### Texte de la page

◆ ◆ ◆ ◆ ◆

Cette diaspora française est en outre décrite en compagnie de ses amis étrangers. Ne parlons pas du cas de Sisley, de nationalité britannique. Ni de Giuseppe de Nittis, Italien de naissance. L’Américain Whistler se distingue aux cimaises par trois de ses Tamise, nocturnes diaphanes, bleu et argent. On passe également devant des œuvres… britanniques. Celles des préraphaélites Alma-Tadema, Burne-Jones ou Watts, personnalités qui participent du réseau de solidarité. En témoignent, installées dans plusieurs salles, des bornes de téléphone vintage. Elles permettent d’écouter les conversations d’un journaliste anglais avec sa jeune cousine et de se faire une idée des débats artistiques de l’époque.

Finalement donc, nos futurs impressionnistes représentent bien peu en 1871, tant en nombre qu’en qualité. Leurs toiles sont à la fois frileuses, de format modeste, produites pour séduire la gentry, et nouvelles puisque exécutées dans le plein air de la vie moderne. Le marchand Durand-Ruel est la tête de pont. Sa galerie peine à écouler ces paysages tranquilles de Covent Garden, Hyde Park, Kew Green, hauts lieux de la bourgeoisie triomphante. Son poulain qui vend le mieux est Daubigny, pionnier dans l’île dès les années 1860.

◆ ◆ ◆ ◆ ◆

### Matériel fourni
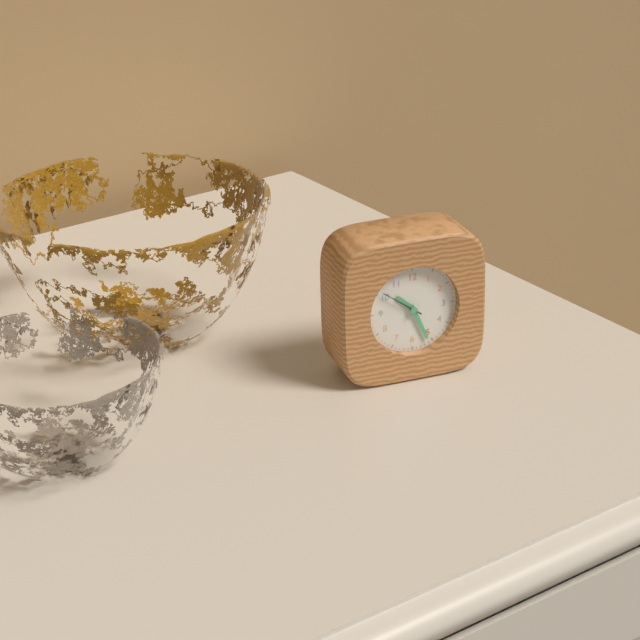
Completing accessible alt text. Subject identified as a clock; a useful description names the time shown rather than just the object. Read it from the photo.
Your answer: 10:26
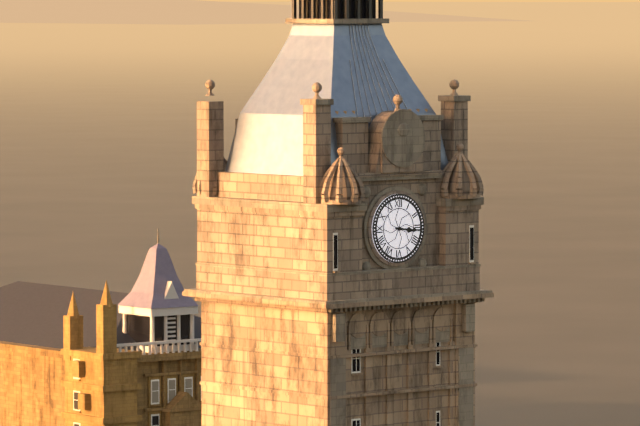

◆ ◆ ◆ ◆ ◆

### Travail demandé
Recopiez mot pour mot le passage du texte sur les peintres français à Londres, en commençant par « Cette diaspora française » et en allant jusqu'à « artistiques de l’époque. ».

### En réponse
Cette diaspora française est en outre décrite en compagnie de ses amis étrangers. Ne parlons pas du cas de Sisley, de nationalité britannique. Ni de Giuseppe de Nittis, Italien de naissance. L’Américain Whistler se distingue aux cimaises par trois de ses Tamise, nocturnes diaphanes, bleu et argent. On passe également devant des œuvres… britanniques. Celles des préraphaélites Alma-Tadema, Burne-Jones ou Watts, personnalités qui participent du réseau de solidarité. En témoignent, installées dans plusieurs salles, des bornes de téléphone vintage. Elles permettent d’écouter les conversations d’un journaliste anglais avec sa jeune cousine et de se faire une idée des débats artistiques de l’époque.